Last year I started to realize how important caterpillars had become to the public. I received a phone call from a lady who was in tears. She had Monarch caterpillars, but all of her milkweed had been devoured. She asked almost hysterically if she could bring the caterpillars to us since we had so many milkweeds. At least I thought we had many.
The Giant Swallowtail emerges from the chrysalis. Handout TNS
She showed up with a box containing 100 caterpillars. I slowly walked through the garden. A little milkweed plant got one caterpillar while larger plants were gifted with two or three. It took no time before I had few leaves as well.
This year we had our own similar episode. Despite having several large fennel and a few parsley plants, it seems the “Fertile Myrtle” of Black Swallowtails produced enough eggs and caterpillars to create panic among the staff. The stress led to them to buy more plants in an effort to try to feed all of the hungry mouths.
Our own real test of being caterpillar friendly caught us all by surprise. It involved Improved Meyer Lemon trees in glazed containers outside our new Andrews Visitor and Education Center.

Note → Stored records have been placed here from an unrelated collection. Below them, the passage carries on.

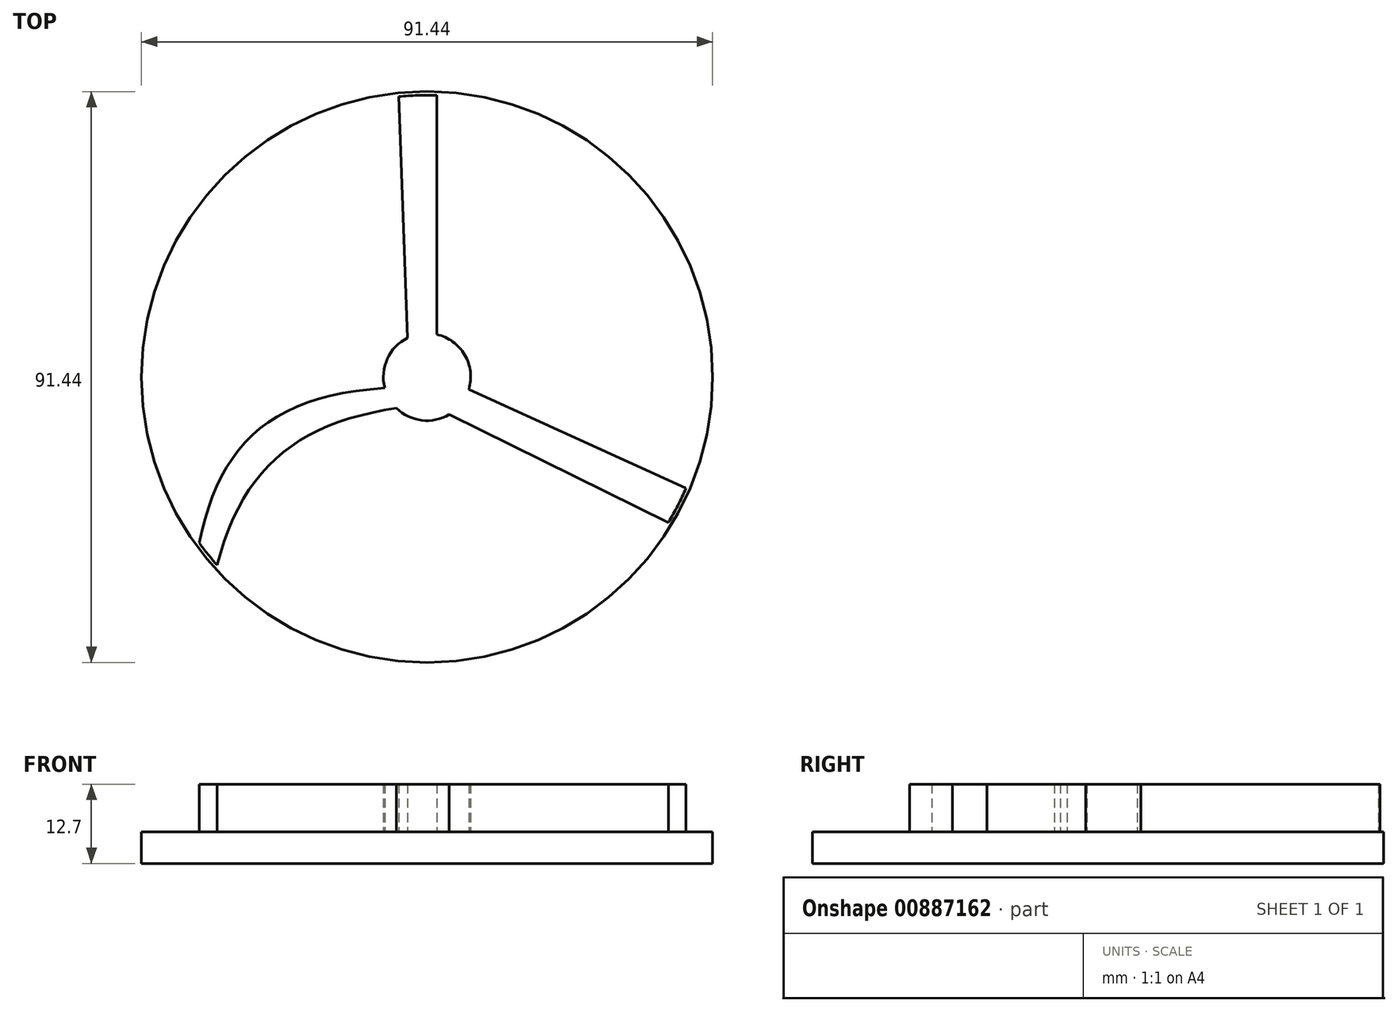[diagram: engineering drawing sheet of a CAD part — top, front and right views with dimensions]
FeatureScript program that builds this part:
annotation { "Feature Type Name" : "Feature", "Feature Type Description" : "" }
export const myFeature = defineFeature(function(context is Context, id is Id, definition is map)
    precondition{}
    {
        {
            var Q0;
            Q0=qCreatedBy(makeId("Top.planeOp"),FACE);
            var sketch = newSketch(context, id + "F0", { "sketchPlane" : qUnion([Q0])});
            skCircle(sketch, "E0", {"center": v(0, 0) * mm, "radius": 7 * mm});
            skCircle(sketch, "E1", {"center": v(0, 0) * mm, "radius": 45.14 * mm});
            skLineSegment(sketch, "E2", {"start": v(6.7, -2) * mm, "end": v(41.47, -17.8) * mm});
            skLineSegment(sketch, "E3", {"start": v(3.56, -6.02) * mm, "end": v(38.65, -23.3) * mm});
            skLineSegment(sketch, "E4", {"start": v(1.55, 6.82) * mm, "end": v(1.55, 45.1) * mm});
            skLineSegment(sketch, "E5", {"start": v(-3.12, 6.26) * mm, "end": v(-4.55, 44.9) * mm});
            skFitSpline(sketch, "E6", {"points": [v(-6.77, -1.77) * mm, v(-36.47, -26.6) * mm], "startDerivative": vector(-55.52, -3.63) * mm, "endDerivative": vector(-9.53, -46.92) * mm});
            skFitSpline(sketch, "E7", {"points": [v(-4.9, -5) * mm, v(-33.58, -30.16) * mm], "startDerivative": vector(-46.83, -6.95) * mm, "endDerivative": vector(-11.83, -47.11) * mm});
            skSolve(sketch);
        }
        {
            var Q0;
            {var subQ0=sQuery(id+"F0.wireOp",EDGE,"E4");Q0=makeQuery(id+"F0.imprint","IMPRINT",FACE,{"disambiguationData":[TD([[makeQuery(id+"F0.imprint","IMPRINT",EDGE,{"derivedFrom":subQ0}),1.0]])]});}
            var Q1;
            {var subQ0=sQuery(id+"F0.wireOp",EDGE,"E6");Q1=makeQuery(id+"F0.imprint","IMPRINT",FACE,{"disambiguationData":[TD([[makeQuery(id+"F0.imprint","IMPRINT",EDGE,{"derivedFrom":subQ0}),1.0]])]});}
            var Q2;
            {var subQ0=sQuery(id+"F0.wireOp",EDGE,"E2");Q2=makeQuery(id+"F0.imprint","IMPRINT",FACE,{"disambiguationData":[TD([[makeQuery(id+"F0.imprint","IMPRINT",EDGE,{"derivedFrom":subQ0}),-1.0]])]});}
            var Q3;
            {var subQ0=sQuery(id+"F0.wireOp",EDGE,"E0");var subQ5=makeQuery(id+"F0.imprint","INTERSECT",VERTEX,{"derivedFrom":[subQ0,sQuery(id+"F0.wireOp",EDGE,"E4")]});Q3=makeQuery(id+"F0.imprint","IMPRINT",FACE,{"disambiguationData":[TD([[makeQuery(id+"F0.imprint","IMPRINT",EDGE,{"disambiguationData":[TD([[subQ5,-1.0]])],"derivedFrom":subQ0}),1.0]])]});}
            extrude(context, id + "F1", {"entities" : qUnion([Q0, Q1, Q2, Q3]), "depth" : 7.62 * mm, "offsetDistance" : 25.4 * mm});
        }
        {
            var Q0;
            Q0=qCreatedBy(makeId("Top.planeOp"),FACE);
            var sketch = newSketch(context, id + "F2", { "sketchPlane" : qUnion([Q0])});
            skCircle(sketch, "E8", {"center": v(0, 0) * mm, "radius": 45.72 * mm});
            skSolve(sketch);
        }
        {
            var Q0;
            Q0 = qSketchRegion(id + "F2", true);
            extrude(context, id + "F3", {"entities" : qUnion([Q0]), "operationType" : NewBodyOperationType.ADD, "depth" : -5.08 * mm, "offsetDistance" : 25.4 * mm});
        }
    });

Black swallowtail caterpillars devour fennel. Handout TNS
A couple of things make this caterpillar-friendly test a little more of a challenge.

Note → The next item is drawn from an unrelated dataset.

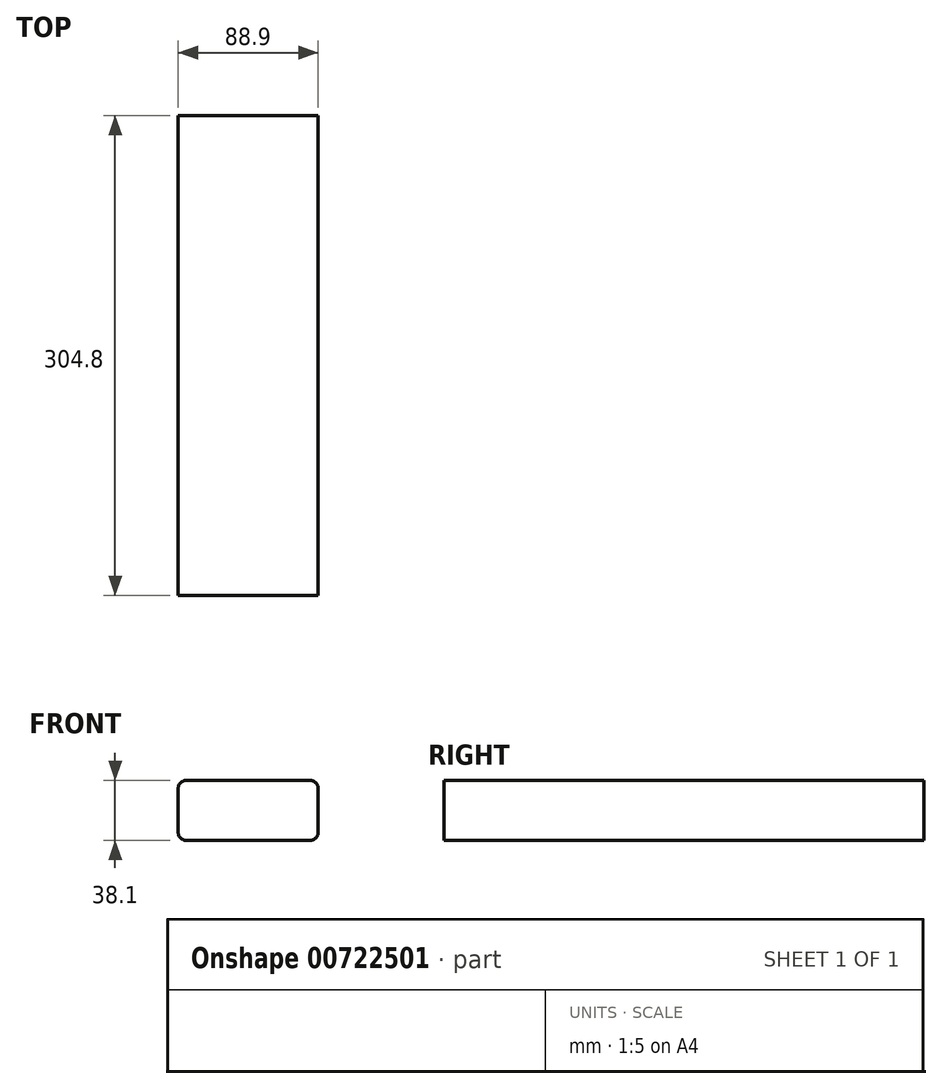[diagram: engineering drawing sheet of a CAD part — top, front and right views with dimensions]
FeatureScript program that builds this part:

We got our start as a USDA Plant Introduction Station in 1919. All over the garden are trees, shrubs and bamboo that Frank Meyer, the hero of plant exploration, found and brought back to the country. He is the one who discovered the aforementioned lemon named in his honor. That was just one issue in our true test of being caterpillar friendly.
The second test: These two containers are right at the entrance where every visitor enters the garden. What would they think to see missing leaves or caterpillars, which would no doubt just be worms to many of them?
Our test began beautifully as a giant swallowtail made her visit to the lemons. She would lay an egg or two then drop down to get nectar from some red pentas. Then she would return for a little more egg laying. We saw the eggs, the resulting caterpillars and, in what seemed like such a short amount of time, chrysalis. Every day we would look.
Then the call came over the radio: Norman, you better get over here. As you might have-guessed, a beautiful swallowtail had emerged, a process called enclosure in the lepidoptera world.
All the staff and a few visitors stood in awe as we experienced nature at one of its finest moments. While we were watching, I couldn’t help but think we too had just passed the caterpillar test.
Are you caterpillar friendly? You will have many more butterflies if you are.
Norman Winter is director of the Coastal Georgia Botanical Gardens at the Historic Bamboo Farm, University of Georgia Cooperative Extension, and author of “Tough-as-Nails Flowers for the South.”